* **Stored data entries**:
=-=-=-=-=

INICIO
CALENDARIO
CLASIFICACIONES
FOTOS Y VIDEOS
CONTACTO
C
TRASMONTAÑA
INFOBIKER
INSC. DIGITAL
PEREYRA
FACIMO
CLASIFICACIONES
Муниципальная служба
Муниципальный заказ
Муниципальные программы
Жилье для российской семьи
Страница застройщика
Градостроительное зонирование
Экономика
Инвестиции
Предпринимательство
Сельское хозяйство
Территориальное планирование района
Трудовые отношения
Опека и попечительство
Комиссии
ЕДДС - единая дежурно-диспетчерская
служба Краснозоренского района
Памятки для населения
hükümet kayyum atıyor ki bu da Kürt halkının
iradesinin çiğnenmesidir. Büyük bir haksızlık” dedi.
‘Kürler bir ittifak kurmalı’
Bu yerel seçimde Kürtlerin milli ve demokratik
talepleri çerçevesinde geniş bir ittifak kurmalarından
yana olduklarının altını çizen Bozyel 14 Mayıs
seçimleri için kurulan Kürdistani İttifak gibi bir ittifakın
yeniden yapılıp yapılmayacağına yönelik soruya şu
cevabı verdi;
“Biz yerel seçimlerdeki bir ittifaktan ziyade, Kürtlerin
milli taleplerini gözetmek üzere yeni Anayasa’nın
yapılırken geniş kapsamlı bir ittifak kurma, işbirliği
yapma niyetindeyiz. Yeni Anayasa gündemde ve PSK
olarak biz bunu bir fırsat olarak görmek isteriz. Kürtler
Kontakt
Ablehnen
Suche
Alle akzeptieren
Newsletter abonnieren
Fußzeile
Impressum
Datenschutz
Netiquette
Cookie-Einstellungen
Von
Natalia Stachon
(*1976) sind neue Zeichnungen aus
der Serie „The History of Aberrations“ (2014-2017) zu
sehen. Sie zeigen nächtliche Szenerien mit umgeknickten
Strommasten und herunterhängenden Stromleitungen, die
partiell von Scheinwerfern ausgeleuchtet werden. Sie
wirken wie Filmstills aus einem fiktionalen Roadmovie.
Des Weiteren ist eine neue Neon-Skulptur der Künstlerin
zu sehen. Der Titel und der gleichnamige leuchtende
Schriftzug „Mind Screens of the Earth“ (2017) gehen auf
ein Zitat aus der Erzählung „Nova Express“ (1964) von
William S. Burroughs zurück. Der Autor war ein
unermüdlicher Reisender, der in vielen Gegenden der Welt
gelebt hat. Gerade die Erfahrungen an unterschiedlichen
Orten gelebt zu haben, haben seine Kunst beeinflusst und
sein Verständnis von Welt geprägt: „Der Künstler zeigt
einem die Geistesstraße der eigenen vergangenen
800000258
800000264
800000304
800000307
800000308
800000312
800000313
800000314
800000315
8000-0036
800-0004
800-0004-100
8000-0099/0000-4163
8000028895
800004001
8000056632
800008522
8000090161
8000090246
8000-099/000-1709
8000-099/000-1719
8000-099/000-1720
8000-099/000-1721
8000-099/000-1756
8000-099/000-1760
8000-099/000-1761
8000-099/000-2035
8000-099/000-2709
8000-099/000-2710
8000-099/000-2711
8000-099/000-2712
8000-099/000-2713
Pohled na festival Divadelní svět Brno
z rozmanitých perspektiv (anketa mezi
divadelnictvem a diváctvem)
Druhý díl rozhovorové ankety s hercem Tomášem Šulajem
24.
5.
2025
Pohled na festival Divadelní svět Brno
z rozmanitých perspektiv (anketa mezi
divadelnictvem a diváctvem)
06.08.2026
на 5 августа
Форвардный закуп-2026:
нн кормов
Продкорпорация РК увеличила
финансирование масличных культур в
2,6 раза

=-=-=-=-=

* **Task goal**: All the records above must be transcribed without a single change to any word.

* **Result of this task**:
INICIO
CALENDARIO
CLASIFICACIONES
FOTOS Y VIDEOS
CONTACTO
C
TRASMONTAÑA
INFOBIKER
INSC. DIGITAL
PEREYRA
FACIMO
CLASIFICACIONES
Муниципальная служба
Муниципальный заказ
Муниципальные программы
Жилье для российской семьи
Страница застройщика
Градостроительное зонирование
Экономика
Инвестиции
Предпринимательство
Сельское хозяйство
Территориальное планирование района
Трудовые отношения
Опека и попечительство
Комиссии
ЕДДС - единая дежурно-диспетчерская
служба Краснозоренского района
Памятки для населения
hükümet kayyum atıyor ki bu da Kürt halkının
iradesinin çiğnenmesidir. Büyük bir haksızlık” dedi.
‘Kürler bir ittifak kurmalı’
Bu yerel seçimde Kürtlerin milli ve demokratik
talepleri çerçevesinde geniş bir ittifak kurmalarından
yana olduklarının altını çizen Bozyel 14 Mayıs
seçimleri için kurulan Kürdistani İttifak gibi bir ittifakın
yeniden yapılıp yapılmayacağına yönelik soruya şu
cevabı verdi;
“Biz yerel seçimlerdeki bir ittifaktan ziyade, Kürtlerin
milli taleplerini gözetmek üzere yeni Anayasa’nın
yapılırken geniş kapsamlı bir ittifak kurma, işbirliği
yapma niyetindeyiz. Yeni Anayasa gündemde ve PSK
olarak biz bunu bir fırsat olarak görmek isteriz. Kürtler
Kontakt
Ablehnen
Suche
Alle akzeptieren
Newsletter abonnieren
Fußzeile
Impressum
Datenschutz
Netiquette
Cookie-Einstellungen
Von
Natalia Stachon
(*1976) sind neue Zeichnungen aus
der Serie „The History of Aberrations“ (2014-2017) zu
sehen. Sie zeigen nächtliche Szenerien mit umgeknickten
Strommasten und herunterhängenden Stromleitungen, die
partiell von Scheinwerfern ausgeleuchtet werden. Sie
wirken wie Filmstills aus einem fiktionalen Roadmovie.
Des Weiteren ist eine neue Neon-Skulptur der Künstlerin
zu sehen. Der Titel und der gleichnamige leuchtende
Schriftzug „Mind Screens of the Earth“ (2017) gehen auf
ein Zitat aus der Erzählung „Nova Express“ (1964) von
William S. Burroughs zurück. Der Autor war ein
unermüdlicher Reisender, der in vielen Gegenden der Welt
gelebt hat. Gerade die Erfahrungen an unterschiedlichen
Orten gelebt zu haben, haben seine Kunst beeinflusst und
sein Verständnis von Welt geprägt: „Der Künstler zeigt
einem die Geistesstraße der eigenen vergangenen
800000258
800000264
800000304
800000307
800000308
800000312
800000313
800000314
800000315
8000-0036
800-0004
800-0004-100
8000-0099/0000-4163
8000028895
800004001
8000056632
800008522
8000090161
8000090246
8000-099/000-1709
8000-099/000-1719
8000-099/000-1720
8000-099/000-1721
8000-099/000-1756
8000-099/000-1760
8000-099/000-1761
8000-099/000-2035
8000-099/000-2709
8000-099/000-2710
8000-099/000-2711
8000-099/000-2712
8000-099/000-2713
Pohled na festival Divadelní svět Brno
z rozmanitých perspektiv (anketa mezi
divadelnictvem a diváctvem)
Druhý díl rozhovorové ankety s hercem Tomášem Šulajem
24.
5.
2025
Pohled na festival Divadelní svět Brno
z rozmanitých perspektiv (anketa mezi
divadelnictvem a diváctvem)
06.08.2026
на 5 августа
Форвардный закуп-2026:
нн кормов
Продкорпорация РК увеличила
финансирование масличных культур в
2,6 раза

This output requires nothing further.